Remo Belli – Industry Icon – 1929 – 2016

Remo portrait

The music products industry is mourning an icon with the passing of Remo Belli this week, aged 88. Like many in our industry, He was the founder and CEO of Remo. He did not have a high ‘public’ profile, but his name is synonymous with music, particularly drums and percussion.  He is a legend in our industry – he revolutionised drumming with the invention and eventual mass production of the synthetic drum head.

Remo was a professional drummer and rose to prominence during the WWII years, and he opened a drum store in LA in 1950 called Music City – it was adjacent that he started making the Remo Weather King drum head. It’s mass production capabilities enabled drum manufacturers to meet the new demand of the rock n roll era, as previously used calf hide could not keep up.

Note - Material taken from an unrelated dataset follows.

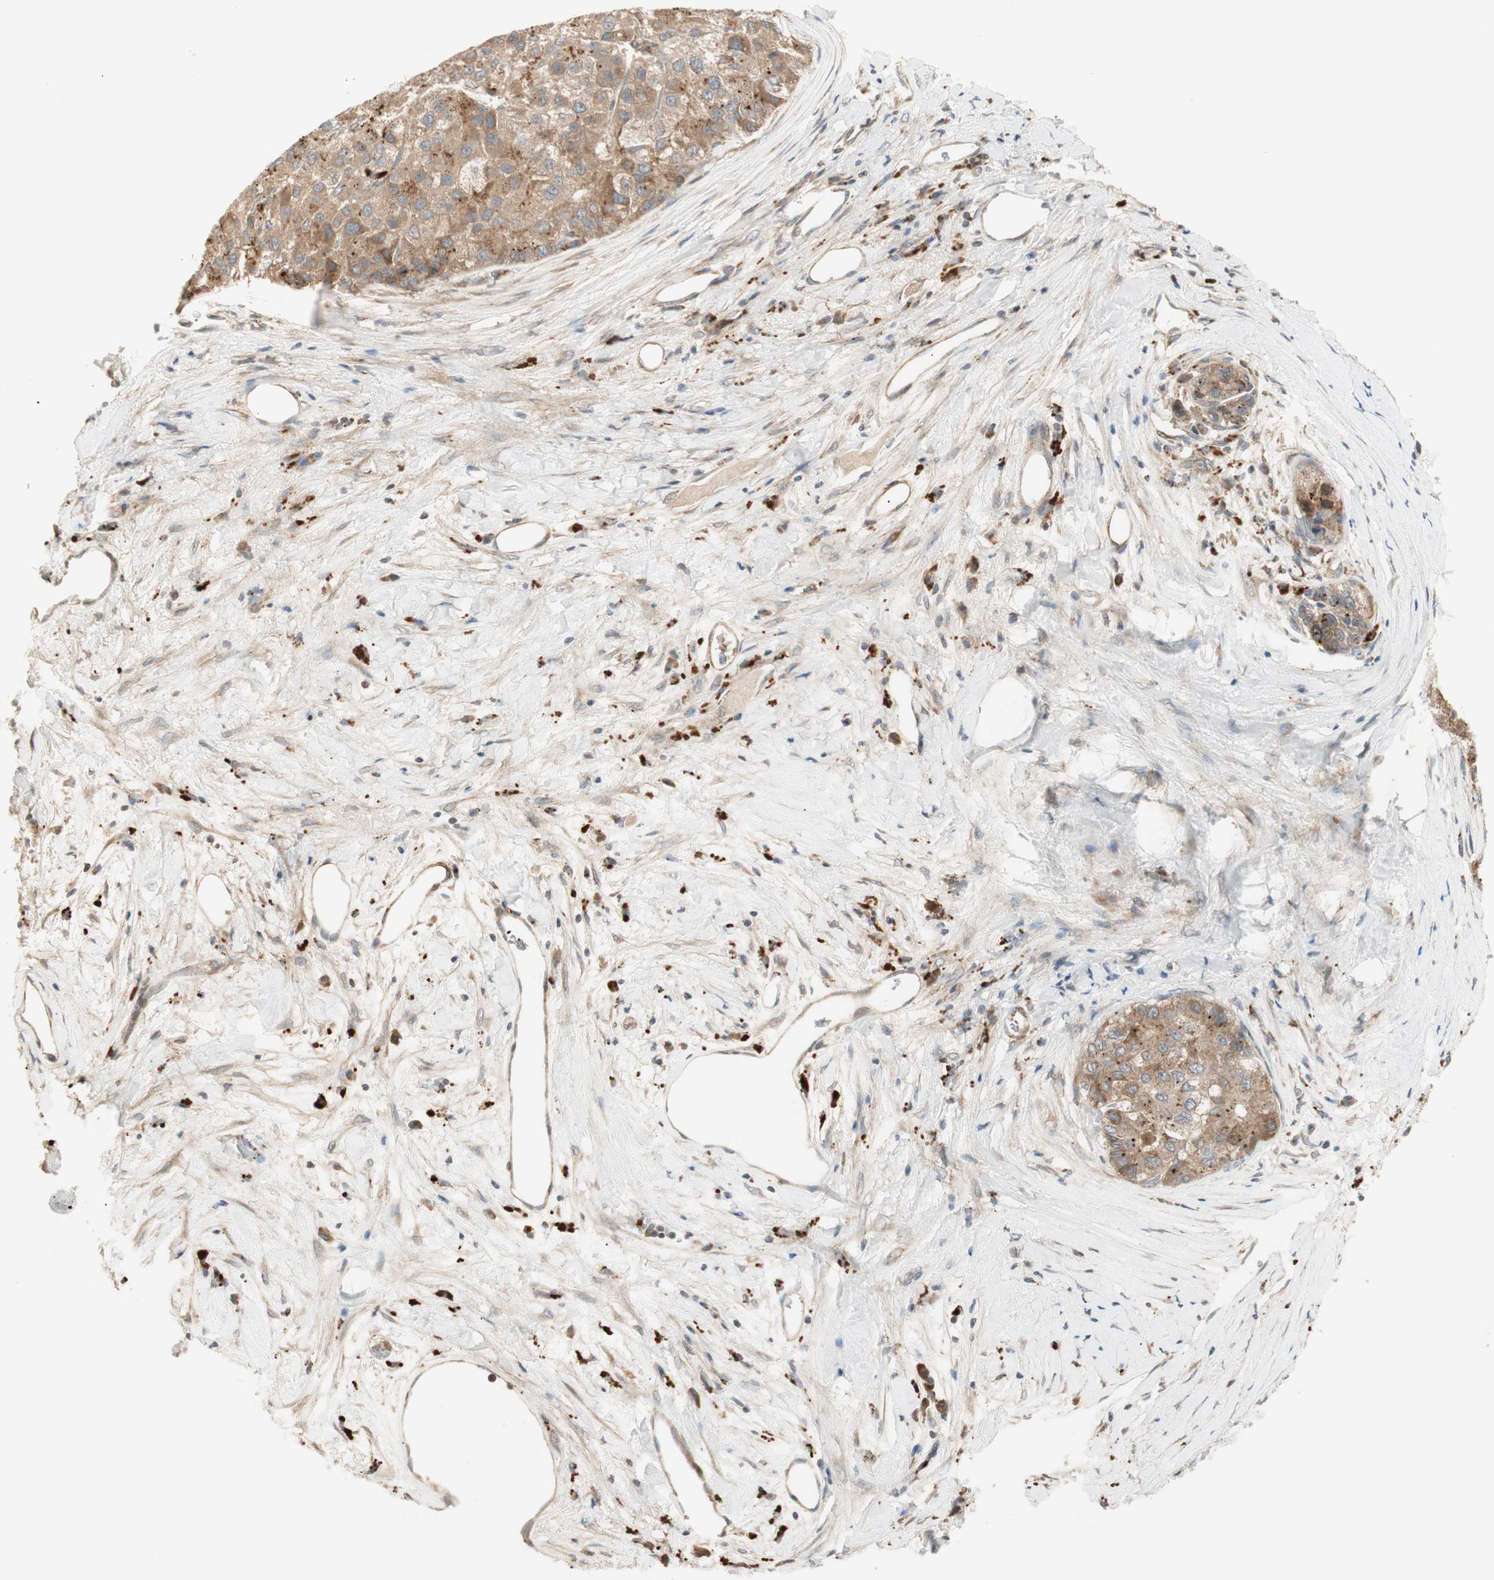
{"staining": {"intensity": "moderate", "quantity": ">75%", "location": "cytoplasmic/membranous"}, "tissue": "liver cancer", "cell_type": "Tumor cells", "image_type": "cancer", "snomed": [{"axis": "morphology", "description": "Carcinoma, Hepatocellular, NOS"}, {"axis": "topography", "description": "Liver"}], "caption": "Hepatocellular carcinoma (liver) tissue displays moderate cytoplasmic/membranous staining in approximately >75% of tumor cells", "gene": "SFRP1", "patient": {"sex": "male", "age": 80}}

I remember the Recreational Music Centre he established in Thousand Oaks, Ca., where sometimes hundreds would assemble to play all sorts of percussion and rhythm instruments – they visualized, meditated, and learned, while improving their general well-being. Remo was committed to the inherent good there was in making music, particularly hitting things. A colleague told me.  “I recall spending a few hours with him at the drum center in Hollywood just after he had produced several new, huge, hanging and mounted (on wheels) drums – and we stood together in front of one as he in-toned it (hardly a hit!) – and his words were “this is the vibration of our core selves”.

Remo was the type that you think would always be there. When you do for the world of music what he did, there’s just no time to ‘retire’. I was fortunate to know him; he had a big impact on me when we worked hard on Recreational Music Making as a concept over a decade ago. The AMA is about to embark on a program to share Remo’s vision with the support of his colleagues at NAMM.

Remo told me he loved Australia. He toured here as a pro drummer in his early days, and he had many business colleagues and friends, who would be very sad at his passing.

He lived so well and made such a difference. Our condolences to his wife, Ami, family and countless admirers.